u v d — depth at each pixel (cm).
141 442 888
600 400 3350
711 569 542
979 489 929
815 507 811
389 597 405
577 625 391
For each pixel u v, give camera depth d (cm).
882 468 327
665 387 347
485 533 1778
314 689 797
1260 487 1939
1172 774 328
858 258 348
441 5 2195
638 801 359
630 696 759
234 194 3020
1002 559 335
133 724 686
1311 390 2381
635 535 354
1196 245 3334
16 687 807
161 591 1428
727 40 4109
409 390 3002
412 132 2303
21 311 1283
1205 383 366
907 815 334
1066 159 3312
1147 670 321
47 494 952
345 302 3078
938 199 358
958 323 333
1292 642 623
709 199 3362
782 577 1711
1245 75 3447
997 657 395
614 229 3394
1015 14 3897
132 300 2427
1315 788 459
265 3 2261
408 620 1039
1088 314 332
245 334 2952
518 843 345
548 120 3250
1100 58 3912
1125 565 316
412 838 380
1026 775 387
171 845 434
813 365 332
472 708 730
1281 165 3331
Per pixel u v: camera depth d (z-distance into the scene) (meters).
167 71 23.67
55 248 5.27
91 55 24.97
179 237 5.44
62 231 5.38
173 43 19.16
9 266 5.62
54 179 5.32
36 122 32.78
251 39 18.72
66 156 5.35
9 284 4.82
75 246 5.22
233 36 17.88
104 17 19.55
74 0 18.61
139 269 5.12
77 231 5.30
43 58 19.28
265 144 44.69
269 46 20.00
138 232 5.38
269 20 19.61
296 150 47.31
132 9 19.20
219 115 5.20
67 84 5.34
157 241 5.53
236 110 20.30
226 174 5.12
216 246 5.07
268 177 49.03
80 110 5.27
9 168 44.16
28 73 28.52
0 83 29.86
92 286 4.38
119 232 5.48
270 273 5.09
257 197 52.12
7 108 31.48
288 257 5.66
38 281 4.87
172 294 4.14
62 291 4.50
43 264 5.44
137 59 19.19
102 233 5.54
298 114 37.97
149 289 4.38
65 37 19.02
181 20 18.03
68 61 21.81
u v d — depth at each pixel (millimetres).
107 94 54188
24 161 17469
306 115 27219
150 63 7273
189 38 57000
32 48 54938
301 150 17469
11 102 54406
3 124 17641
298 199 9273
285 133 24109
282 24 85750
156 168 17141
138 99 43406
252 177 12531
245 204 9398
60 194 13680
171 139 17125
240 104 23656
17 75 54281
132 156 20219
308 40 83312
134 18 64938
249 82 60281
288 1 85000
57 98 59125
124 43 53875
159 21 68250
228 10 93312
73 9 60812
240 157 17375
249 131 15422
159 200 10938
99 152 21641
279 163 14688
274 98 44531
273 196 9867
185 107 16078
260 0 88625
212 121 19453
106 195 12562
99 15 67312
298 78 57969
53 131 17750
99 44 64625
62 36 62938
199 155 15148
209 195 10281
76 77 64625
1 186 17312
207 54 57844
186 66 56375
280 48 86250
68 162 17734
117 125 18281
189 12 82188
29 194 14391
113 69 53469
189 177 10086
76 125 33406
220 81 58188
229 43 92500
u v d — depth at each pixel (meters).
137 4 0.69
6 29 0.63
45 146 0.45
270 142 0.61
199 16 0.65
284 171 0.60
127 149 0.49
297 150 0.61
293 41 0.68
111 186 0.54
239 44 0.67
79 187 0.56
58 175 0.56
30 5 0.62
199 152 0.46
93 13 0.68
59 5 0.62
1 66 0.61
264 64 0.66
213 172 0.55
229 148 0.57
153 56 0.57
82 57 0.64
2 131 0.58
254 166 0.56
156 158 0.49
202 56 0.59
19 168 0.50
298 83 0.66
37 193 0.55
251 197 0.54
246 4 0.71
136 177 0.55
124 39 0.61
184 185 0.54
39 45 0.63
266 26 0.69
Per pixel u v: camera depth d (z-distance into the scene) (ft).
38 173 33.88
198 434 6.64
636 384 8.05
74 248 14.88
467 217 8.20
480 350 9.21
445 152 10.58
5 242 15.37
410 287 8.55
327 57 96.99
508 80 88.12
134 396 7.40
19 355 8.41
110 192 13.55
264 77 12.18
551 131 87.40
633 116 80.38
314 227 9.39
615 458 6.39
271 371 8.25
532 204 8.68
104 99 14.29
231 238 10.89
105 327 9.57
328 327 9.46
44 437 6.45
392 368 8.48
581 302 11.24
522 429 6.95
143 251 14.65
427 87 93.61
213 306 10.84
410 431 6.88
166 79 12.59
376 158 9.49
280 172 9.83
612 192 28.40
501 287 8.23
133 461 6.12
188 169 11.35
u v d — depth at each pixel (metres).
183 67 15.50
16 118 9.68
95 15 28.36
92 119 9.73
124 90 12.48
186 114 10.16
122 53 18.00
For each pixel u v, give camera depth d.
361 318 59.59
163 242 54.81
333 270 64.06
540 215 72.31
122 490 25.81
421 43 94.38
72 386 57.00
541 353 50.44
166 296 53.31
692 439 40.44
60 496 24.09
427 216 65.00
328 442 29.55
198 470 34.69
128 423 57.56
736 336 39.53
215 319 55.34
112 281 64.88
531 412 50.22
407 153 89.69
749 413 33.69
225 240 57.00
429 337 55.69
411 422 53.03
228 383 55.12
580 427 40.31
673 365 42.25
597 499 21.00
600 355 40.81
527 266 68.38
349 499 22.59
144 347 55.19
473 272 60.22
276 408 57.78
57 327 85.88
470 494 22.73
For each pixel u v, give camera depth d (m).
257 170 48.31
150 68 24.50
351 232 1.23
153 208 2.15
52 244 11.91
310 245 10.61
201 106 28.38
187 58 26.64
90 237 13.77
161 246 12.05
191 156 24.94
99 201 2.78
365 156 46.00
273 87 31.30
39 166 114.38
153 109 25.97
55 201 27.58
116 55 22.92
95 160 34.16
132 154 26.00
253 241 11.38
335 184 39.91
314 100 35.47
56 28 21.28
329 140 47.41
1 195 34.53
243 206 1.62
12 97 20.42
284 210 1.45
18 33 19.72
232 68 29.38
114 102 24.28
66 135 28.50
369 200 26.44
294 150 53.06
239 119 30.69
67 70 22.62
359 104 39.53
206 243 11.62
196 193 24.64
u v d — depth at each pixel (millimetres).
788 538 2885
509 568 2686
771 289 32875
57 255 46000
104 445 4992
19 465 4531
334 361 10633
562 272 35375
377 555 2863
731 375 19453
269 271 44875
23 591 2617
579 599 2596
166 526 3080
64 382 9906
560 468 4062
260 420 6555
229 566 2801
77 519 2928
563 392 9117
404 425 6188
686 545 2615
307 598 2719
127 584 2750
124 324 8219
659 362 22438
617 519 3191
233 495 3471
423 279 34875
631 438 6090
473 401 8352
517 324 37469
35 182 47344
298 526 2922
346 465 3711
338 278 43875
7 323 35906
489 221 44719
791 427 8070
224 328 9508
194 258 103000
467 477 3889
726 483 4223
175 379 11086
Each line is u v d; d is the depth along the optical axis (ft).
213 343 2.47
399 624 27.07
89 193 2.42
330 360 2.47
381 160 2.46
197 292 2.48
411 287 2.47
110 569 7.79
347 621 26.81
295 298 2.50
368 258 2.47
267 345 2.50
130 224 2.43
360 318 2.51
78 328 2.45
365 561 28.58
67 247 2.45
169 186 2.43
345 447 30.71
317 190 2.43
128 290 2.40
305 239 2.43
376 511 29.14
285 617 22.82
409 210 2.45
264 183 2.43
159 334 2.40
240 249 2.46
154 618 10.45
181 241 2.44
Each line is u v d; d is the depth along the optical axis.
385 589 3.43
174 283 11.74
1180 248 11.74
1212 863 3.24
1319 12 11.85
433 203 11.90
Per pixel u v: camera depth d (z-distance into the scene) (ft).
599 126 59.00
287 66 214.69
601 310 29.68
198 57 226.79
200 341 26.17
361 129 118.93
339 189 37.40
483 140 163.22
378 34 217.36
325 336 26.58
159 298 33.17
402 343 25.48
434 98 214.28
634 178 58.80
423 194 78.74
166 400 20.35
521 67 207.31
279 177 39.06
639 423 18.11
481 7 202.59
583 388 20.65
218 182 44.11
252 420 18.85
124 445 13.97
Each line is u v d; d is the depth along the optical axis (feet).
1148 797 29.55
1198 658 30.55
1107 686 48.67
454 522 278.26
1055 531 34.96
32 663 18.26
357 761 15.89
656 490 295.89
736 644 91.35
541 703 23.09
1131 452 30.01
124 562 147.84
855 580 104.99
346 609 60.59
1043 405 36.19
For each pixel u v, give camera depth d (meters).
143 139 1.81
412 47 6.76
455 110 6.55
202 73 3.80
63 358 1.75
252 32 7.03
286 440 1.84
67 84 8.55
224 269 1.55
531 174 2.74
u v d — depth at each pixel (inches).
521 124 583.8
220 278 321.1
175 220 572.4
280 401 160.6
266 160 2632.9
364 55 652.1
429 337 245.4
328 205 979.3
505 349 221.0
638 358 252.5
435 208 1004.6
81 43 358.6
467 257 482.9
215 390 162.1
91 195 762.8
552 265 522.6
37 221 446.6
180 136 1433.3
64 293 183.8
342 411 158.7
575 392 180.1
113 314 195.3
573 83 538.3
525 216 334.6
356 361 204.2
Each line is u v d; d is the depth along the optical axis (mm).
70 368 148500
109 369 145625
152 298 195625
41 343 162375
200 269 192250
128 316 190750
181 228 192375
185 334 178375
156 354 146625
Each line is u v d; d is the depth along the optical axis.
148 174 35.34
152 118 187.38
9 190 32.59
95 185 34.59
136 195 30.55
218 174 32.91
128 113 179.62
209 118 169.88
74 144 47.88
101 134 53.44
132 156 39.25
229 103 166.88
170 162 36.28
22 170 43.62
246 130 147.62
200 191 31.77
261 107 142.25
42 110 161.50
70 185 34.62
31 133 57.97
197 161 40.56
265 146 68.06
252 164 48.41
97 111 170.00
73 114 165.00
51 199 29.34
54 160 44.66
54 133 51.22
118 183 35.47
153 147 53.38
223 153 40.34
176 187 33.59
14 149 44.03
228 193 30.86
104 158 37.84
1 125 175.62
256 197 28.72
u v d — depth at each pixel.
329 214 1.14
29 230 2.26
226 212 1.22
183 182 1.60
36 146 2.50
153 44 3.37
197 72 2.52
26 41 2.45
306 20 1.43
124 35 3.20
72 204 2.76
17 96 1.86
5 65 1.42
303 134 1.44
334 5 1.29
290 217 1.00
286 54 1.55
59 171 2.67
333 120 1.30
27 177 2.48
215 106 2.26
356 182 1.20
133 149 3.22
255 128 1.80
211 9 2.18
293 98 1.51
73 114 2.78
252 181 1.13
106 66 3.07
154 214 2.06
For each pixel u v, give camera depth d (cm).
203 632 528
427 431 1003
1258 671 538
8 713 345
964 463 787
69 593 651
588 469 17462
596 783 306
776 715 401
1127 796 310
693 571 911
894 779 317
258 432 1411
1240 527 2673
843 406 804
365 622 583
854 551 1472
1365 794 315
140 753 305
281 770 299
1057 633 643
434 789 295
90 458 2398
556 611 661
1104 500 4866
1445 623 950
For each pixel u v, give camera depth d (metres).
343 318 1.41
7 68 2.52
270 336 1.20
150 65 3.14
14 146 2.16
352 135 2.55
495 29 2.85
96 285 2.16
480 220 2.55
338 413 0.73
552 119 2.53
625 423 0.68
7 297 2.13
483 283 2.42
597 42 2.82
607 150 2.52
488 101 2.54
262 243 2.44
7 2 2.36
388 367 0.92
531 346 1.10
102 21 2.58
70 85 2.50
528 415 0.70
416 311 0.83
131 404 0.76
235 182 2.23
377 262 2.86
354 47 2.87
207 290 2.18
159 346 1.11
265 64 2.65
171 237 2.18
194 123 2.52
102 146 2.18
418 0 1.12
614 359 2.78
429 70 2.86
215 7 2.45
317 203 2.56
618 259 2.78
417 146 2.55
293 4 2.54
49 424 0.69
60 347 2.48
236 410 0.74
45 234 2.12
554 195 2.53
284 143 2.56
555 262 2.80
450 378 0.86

* **Prompt**
Wherever the string "along" appears in a line of the records above, copy that line.

* **Solution for this problem**
Each line is u v d; d is the depth along the optical axis (ft).
Each line is u v d; d is the depth along the optical axis.
Each line is u v d; d is the depth along the optical axis (feet).
Each line is u v d; d is the depth along the optical axis (mm).
Each line is u v d; d is the depth along the optical axis.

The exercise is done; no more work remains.